With the creation of the Weimar Republic (German state) following the war, which lasted from 1918 until Hitler’s election as chancellor in 1933, censorship was temporarily lifted in all German media, opening a window of opportunity for filmmakers. Early in 1919, Hirschfeld and Oswald collaborated on Anders als die Andern (translated from the German as “Different from the Others”) staring Conrad Veidt, who later, along with his Jewish wife, fled Nazi Germany for, first, England, and then emigrated to the United States where he was cast as Major Strasser in Casablanca alongside Humphrey Bogart and Ingrid Bergman.

(l) Conrad Veidt, (r) Fritz Schulz
Within a year of Different from the Others’ release, German studios had produced an estimated 150 “enlightenment films” with sexual themes. The public backlash they provoked led to the reintroduction of censorship, with Different from the Others at the center of the controversy; it was banned in 1920 and survives today only in fragments. When the Nazis came to power they destroyed most copies of it, calling it “decadent art,” and any remaining copies were lost as a result of Allied bombing of Berlin during World War II.

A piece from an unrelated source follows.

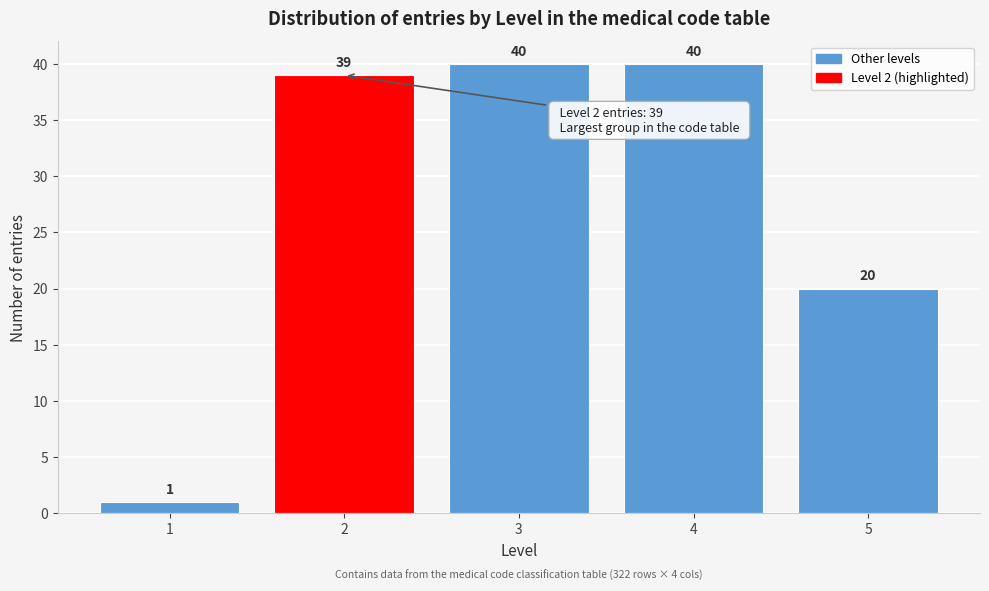

Reading right to left, transcribe all the data shown in this chart.

20	40	40	39	1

However, parts of the film had been included in a 1927 release called Laws of Love, in which Dr. Hirschfeld gives lectures about sex and reproduction. It is from those edited-in bits of Laws of Love that Outfest UCLA Legacy Project restored Different from the Others to the extent possible. The Legacy Project is a partnership between Outfest, Los Angeles’ LGBTQ+ film festival, and the UCLA (University of California, Los Angeles) Film and Television Archive, and thanks to them we have a remarkable window into gay life a century ago, and a timely warning about what can be lost if we slide into fascism.